Pantoprazole sodium sesquihydrate is a white to off-white crystalline powder having weakly basic and acidic properties, freely soluble in water, stability in aqueous solution is pH-dependent and the rate of degradation increases with decreasing pH. Prodrug pantoprazole accumulates in the acidic compartment of parietal cells and is converted to the active form, a sulfanilamide, which binds to hydrogen-potassium-ATP-ase at the secretory surface of gastric parietal cells. Inhibition of hydrogen-potassium-ATP-ase blocks the final step of gastric acid production, leading to inhibition of both basal and stimulated acid secretion.

At neutral pH pantoprazole is a weak base, non-ionized, lipid-soluble and thereby freely passes through physiologic membranes, including the cellular membranes of the parietal cells. It is believed that the non-ionized pantoprazole moves into the acid-secreting portion of the parietal cell, the secretory canaliculus. Once in the acidic milieu of the secretory canaliculus, the pantoprazole is apparently protonated (ionized) and converted to the active form of the drug. Ionized pantoprazole is membrane-impermeable and forms disulfide covalent bonds with cysteine residues in the alpha subunit of the proton pump.

The in vitro drug profile showed that the triturated buffered tablet immediately increases the pH of gastric content.

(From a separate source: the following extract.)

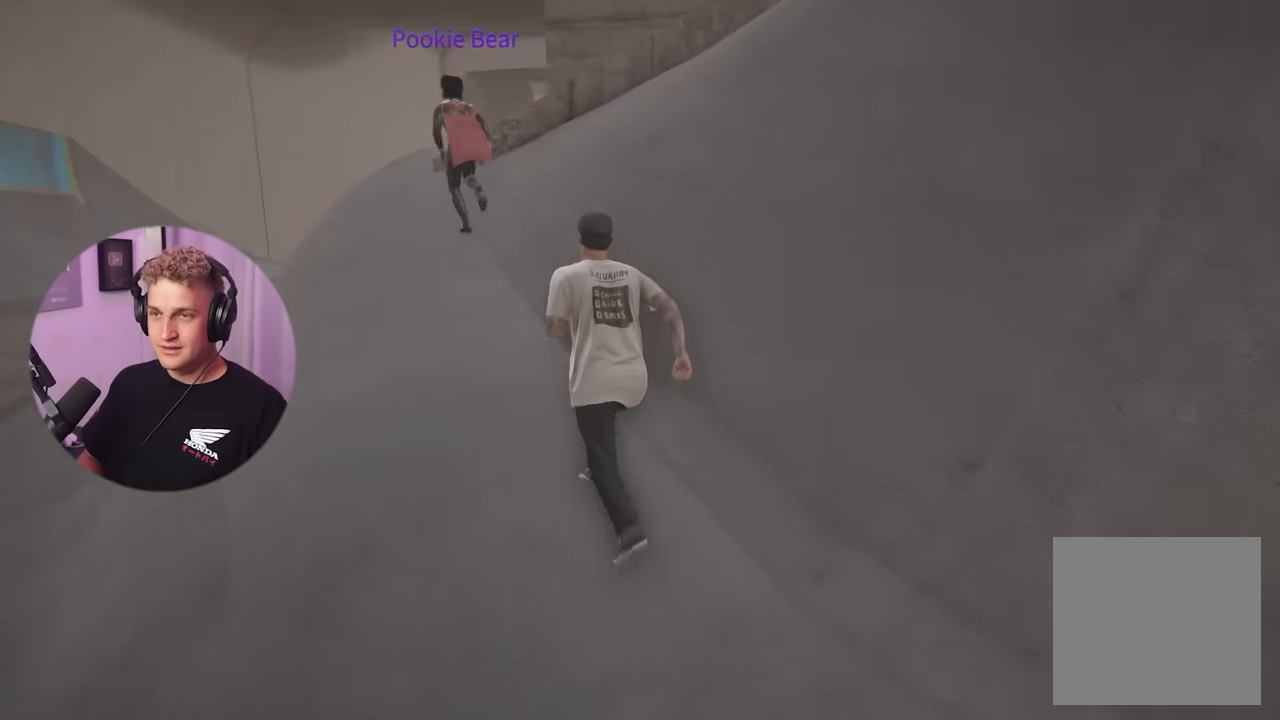
{"buttons": [], "left_stick": "up-left", "right_stick": "center", "events": [[184, "right_stick", "right"], [434, "right_stick", "center"]]}
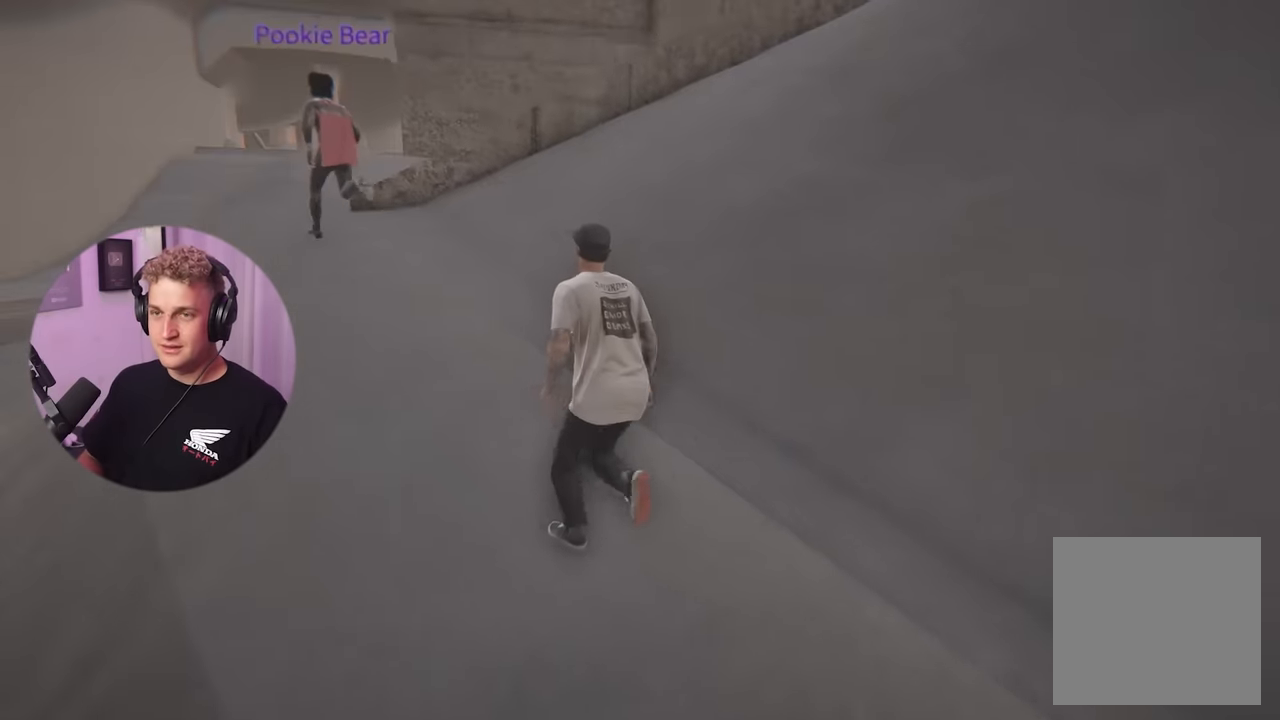
{"buttons": [], "left_stick": "up-left", "right_stick": "center", "events": [[183, "right_stick", "right"], [417, "right_stick", "center"]]}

Pantoprazole is rapidly absorbed orally, administered as a 40 mg enteric coated tablet, is quantitatively absorbed from the basic environment of the small intestine. Its absolute bioavailability is 77% and does not change upon multiple dosing. [13] In the present study buffered pantoprazole tablet was shown to possess excellent acid-neutralizing activity in comparison to plain pantoprazole tablet in vitro by increasing pH of buffered HCl (2 pH) and stimulated gastric fluid above 3.5 within 5 min. The pH of the medium first increases to the highest point and then starts falling only with triturated buffered tablets. The crushed tablet led to a sharper rise in pH as the crushing made the buffered layer readily available to react with the acidic media and neutralization. The pH of media later falls and come close to neutral as may be the basic ions (anions) are not available to maintain the media pH on the higher side. The net increase in pH with crushed and uncrushed tablets was in the same range at the end of 50 min, as 7.68 and 8.01 in 2 pH HCl, and 8.68 and 8.50 in artificial gastric fluid respectively.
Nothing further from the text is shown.